In an article published in Refinery 29 by Jourdain Searles, Searles says, “By simply acknowledging the existence of patriarchy, does that make Barbie a feminist film? The internet seems to think so.”
While in some ways I can see why everyone thinks this. Barbie is a movie that comments on womanhood, articulately and thoughtfully, both tasteful and lighthearted. I agree that it does this well. In the theater, I too felt myself resonating with America Ferrera’s speech on how impossible it is to be a woman.
But even so, I still have to ask myself how can we continue to promote feminism that requires little or no introspection. What about the 30 years without representation, when there was no black Barbie? In my opinion, a movie about a doll that created a beauty standard that didn’t even consider black women in its inception can’t successfully comment on feminism without acknowledging this. Little black girls everywhere are the elephant in the room.
For a film that is so profoundly self-approving, so satisfied with itself, and so frequently self-aware, it's hard not to be disappointed with its erasure of black women’s struggles and issues. I recognize that a lot of people may not have noticed this, or deem it unnecessary for such a family-friendly movie to comment on everything wrong with the world.

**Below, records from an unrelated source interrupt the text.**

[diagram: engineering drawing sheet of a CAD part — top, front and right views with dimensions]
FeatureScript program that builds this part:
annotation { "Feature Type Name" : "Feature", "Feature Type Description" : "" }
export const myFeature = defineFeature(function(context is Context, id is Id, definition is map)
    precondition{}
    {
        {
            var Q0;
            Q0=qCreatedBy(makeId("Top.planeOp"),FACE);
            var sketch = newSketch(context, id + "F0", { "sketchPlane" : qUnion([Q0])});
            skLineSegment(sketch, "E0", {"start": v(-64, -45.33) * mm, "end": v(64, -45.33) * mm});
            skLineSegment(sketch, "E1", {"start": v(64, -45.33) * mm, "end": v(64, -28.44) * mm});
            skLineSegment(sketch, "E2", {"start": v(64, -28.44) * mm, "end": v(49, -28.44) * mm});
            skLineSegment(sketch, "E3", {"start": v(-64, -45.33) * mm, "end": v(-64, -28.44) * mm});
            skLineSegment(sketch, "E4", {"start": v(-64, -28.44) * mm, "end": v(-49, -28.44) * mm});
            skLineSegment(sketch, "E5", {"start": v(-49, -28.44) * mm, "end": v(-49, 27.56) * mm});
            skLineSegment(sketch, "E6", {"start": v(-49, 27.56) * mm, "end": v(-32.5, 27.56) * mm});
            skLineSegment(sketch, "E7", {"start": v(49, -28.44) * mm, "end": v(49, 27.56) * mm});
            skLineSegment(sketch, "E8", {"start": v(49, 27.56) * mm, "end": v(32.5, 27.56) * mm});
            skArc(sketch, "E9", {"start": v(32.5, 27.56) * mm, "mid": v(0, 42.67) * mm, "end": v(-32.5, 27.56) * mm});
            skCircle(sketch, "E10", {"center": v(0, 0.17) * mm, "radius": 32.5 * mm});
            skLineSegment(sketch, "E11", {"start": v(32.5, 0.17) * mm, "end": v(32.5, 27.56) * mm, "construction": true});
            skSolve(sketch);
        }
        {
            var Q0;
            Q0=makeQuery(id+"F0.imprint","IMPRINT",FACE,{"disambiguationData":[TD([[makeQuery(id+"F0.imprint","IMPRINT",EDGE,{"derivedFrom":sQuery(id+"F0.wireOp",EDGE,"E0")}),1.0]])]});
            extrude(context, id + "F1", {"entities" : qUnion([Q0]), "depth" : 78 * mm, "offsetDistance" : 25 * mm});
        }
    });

However, I was that little black girl who barely saw myself represented, and I know there are millions of others just like me who felt that gap growing up. Anyone who knows what this is like knows how harmful it is.
My take on the Barbie movie is that if it can address unrealistic beauty standards, capitalism's evils, and all the contrasted, constantly juxtaposing expectations women face everywhere, it can tackle racism.
This Barbie movie highlights past movements and changes. In the past, the feminist movement prioritized white women first and then everyone else. The struggles and sexism white women experience are valid but not the only struggles. It is not accurate to assume that white women are the default of feminist thought, nor should they be the central focus of all artistic commentary.
The barbie movie had a huge opportunity to showcase feminist intersectionality on a massive platform, and its creators chose not to take it.